## Exercise:
Can you select every line in the listing that contains the string "label" and copy each one out?

====== Excerpted data

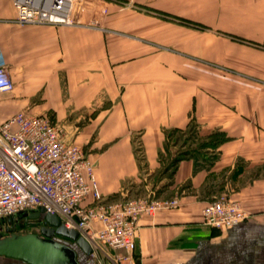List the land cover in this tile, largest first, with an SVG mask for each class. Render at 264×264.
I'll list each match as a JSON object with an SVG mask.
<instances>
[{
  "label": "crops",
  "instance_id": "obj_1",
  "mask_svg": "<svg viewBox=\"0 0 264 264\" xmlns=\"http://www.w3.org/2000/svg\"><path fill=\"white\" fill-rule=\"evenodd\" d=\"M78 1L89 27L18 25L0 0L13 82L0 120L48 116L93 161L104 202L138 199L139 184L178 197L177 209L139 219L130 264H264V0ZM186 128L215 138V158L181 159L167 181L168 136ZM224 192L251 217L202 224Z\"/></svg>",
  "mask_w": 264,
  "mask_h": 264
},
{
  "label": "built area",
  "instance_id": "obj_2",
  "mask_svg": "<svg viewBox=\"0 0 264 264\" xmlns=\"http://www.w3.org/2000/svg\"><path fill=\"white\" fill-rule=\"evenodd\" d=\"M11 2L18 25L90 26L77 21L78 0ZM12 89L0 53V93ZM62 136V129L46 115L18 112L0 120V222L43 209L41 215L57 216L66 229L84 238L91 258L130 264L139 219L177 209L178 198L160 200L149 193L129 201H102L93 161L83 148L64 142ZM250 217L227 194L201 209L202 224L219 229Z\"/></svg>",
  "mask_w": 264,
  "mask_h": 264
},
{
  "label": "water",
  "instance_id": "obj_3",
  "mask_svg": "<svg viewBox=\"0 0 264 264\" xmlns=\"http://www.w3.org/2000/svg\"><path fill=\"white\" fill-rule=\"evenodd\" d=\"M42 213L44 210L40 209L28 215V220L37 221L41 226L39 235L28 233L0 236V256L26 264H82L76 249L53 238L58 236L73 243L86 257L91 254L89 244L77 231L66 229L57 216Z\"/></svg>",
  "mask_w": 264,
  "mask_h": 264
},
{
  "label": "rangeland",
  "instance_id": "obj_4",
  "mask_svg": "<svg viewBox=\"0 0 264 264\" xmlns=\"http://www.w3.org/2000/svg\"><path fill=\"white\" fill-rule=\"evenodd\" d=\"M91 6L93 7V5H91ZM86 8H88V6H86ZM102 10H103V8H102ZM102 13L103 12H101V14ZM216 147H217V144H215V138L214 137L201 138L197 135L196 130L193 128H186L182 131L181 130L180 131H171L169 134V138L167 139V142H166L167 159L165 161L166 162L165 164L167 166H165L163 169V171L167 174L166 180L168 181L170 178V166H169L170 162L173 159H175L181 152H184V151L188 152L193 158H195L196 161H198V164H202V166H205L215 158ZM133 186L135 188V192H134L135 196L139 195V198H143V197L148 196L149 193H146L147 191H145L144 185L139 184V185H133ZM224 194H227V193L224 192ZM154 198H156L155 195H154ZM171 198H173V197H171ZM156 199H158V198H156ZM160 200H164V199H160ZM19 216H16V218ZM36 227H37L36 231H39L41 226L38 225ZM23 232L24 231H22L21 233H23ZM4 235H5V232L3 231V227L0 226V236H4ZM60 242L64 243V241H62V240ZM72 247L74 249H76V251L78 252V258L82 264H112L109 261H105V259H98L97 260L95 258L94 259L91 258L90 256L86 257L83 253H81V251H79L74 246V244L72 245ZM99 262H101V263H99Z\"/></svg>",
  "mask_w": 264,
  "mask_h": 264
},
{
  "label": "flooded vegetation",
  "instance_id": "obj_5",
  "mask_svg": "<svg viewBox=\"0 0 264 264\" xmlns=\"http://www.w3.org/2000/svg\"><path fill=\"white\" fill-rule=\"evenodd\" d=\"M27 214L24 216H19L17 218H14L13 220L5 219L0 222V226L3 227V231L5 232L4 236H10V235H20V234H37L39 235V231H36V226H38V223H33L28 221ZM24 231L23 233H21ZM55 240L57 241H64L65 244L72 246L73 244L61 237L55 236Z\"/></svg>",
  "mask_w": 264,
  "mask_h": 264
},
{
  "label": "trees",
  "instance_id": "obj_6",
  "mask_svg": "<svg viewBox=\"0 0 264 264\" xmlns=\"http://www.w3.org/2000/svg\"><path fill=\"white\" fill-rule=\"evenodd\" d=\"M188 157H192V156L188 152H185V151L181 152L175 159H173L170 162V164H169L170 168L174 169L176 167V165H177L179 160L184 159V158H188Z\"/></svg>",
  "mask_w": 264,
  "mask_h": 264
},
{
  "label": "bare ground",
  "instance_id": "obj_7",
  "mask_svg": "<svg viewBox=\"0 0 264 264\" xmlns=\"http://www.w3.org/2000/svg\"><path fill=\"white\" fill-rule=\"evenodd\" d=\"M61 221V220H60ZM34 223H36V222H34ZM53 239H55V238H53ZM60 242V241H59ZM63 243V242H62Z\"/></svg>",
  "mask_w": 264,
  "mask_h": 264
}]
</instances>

============

## Answer to this problem:
  "label": "crops",
  "label": "built area",
  "label": "water",
  "label": "rangeland",
  "label": "flooded vegetation",
  "label": "trees",
  "label": "bare ground",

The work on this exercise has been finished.